# Sage Barista Pro Steam Low Pressure / Slow Steaming



## alex13p (Dec 17, 2019)

Apologies if this has already been discussed, I took a browse through trying to find similar topic but didn't spot anything. Search tool on this site seems a bit limited as well...anyway...

We have a 4month old Barista Pro machine, in that time we've done several flushes and 1 decale routine (when the machine has asked for it). The descale was actually less than 30 days ago, although don't remember exact date.

Noticed in the last couple of days the steam wand pressure has dropped considerably. Making more coffees at home in the last couple of weeks because of what's going on at the moment and it was fine at first, but what would normally take 20-30 seconds to steam now takes over 60 seconds. It actually gets to the point where the machine thinks I've left the steam setting on and turns itself off.

The tip has been checked for blockages and cleaned, and steam appears to be coming out all holes when testing out of milk.

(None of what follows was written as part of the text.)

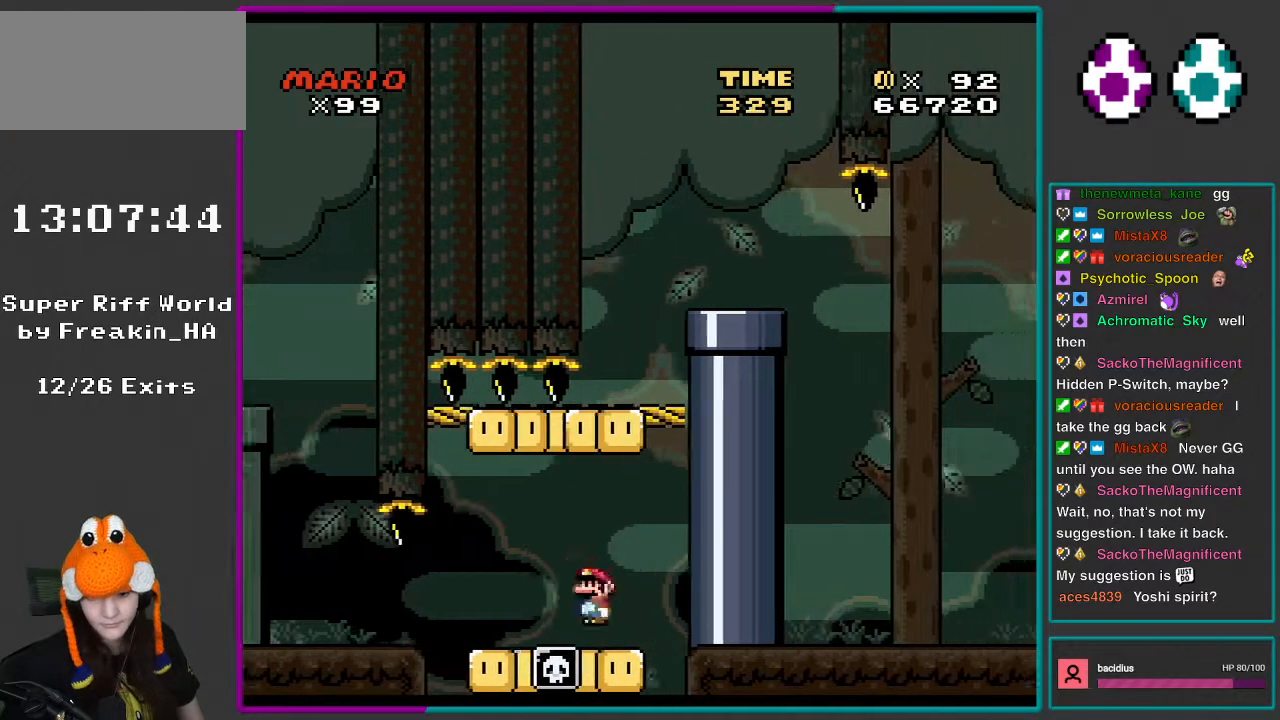
{"buttons": ["B", "Y"], "events": [[150, "B", "down"], [300, "DPAD_RIGHT", "up"]]}
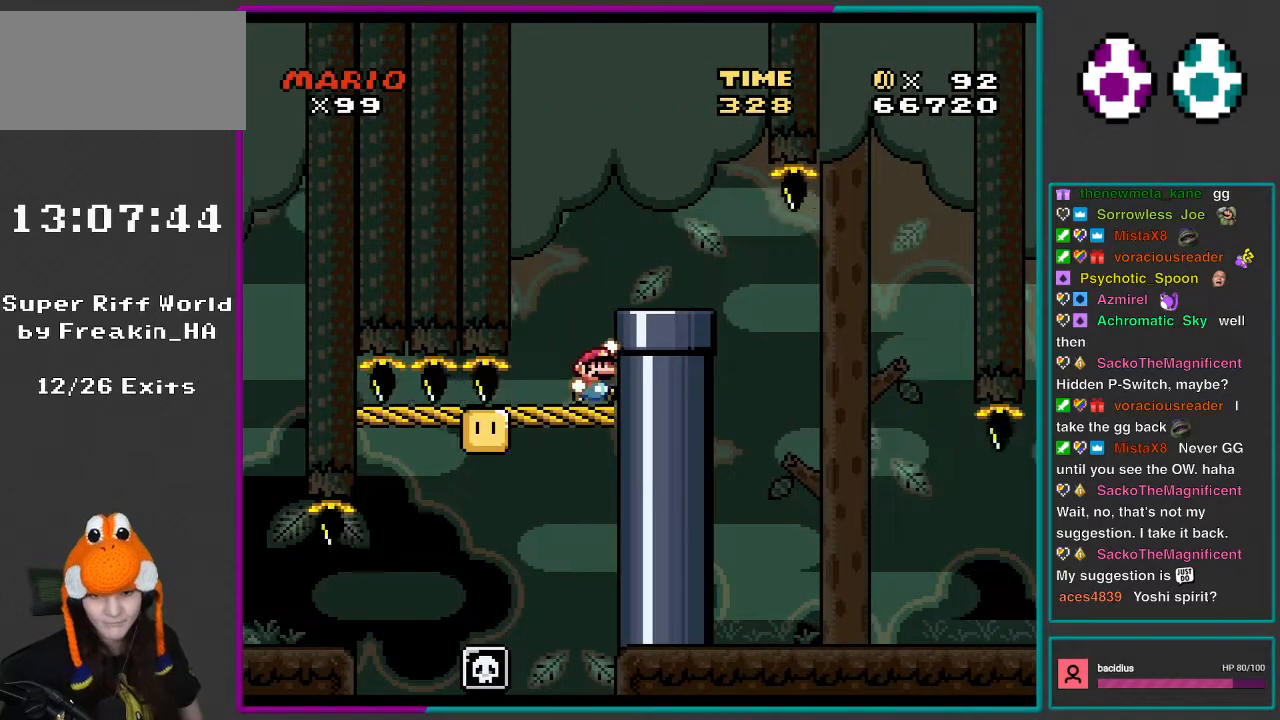
{"buttons": ["Y", "DPAD_RIGHT"], "events": [[117, "B", "up"], [267, "B", "down"], [317, "DPAD_RIGHT", "down"], [350, "B", "up"]]}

Do I need to do another descale? Seems a bit soon to do another one?

Thanks

Alex


----------



## Joeyt (Jan 3, 2021)

Hi there,

I'm having the exact same issue with a machine of similar age and circumstances. Did you get it resolved? 
thanks, Jo


----------



## Massimo (Jan 7, 2021)

I have the same issue. My simptoms include pump changing the normal steaming mode sound of rapid tak-tak-tak, to brr-brr-brr. I'm blaming the pump and planning to replace it, once and if I can find replacement in the local shops.


----------



## ilovegarbagetrucks (Jul 24, 2021)

I had this very issue (machine is 4mos old; had run descale about 45 days ago) and running the descale again resolved this for me. I also took the tip off the steam wand and soaked it in vinegar and cleaned the holes with the tool.


----------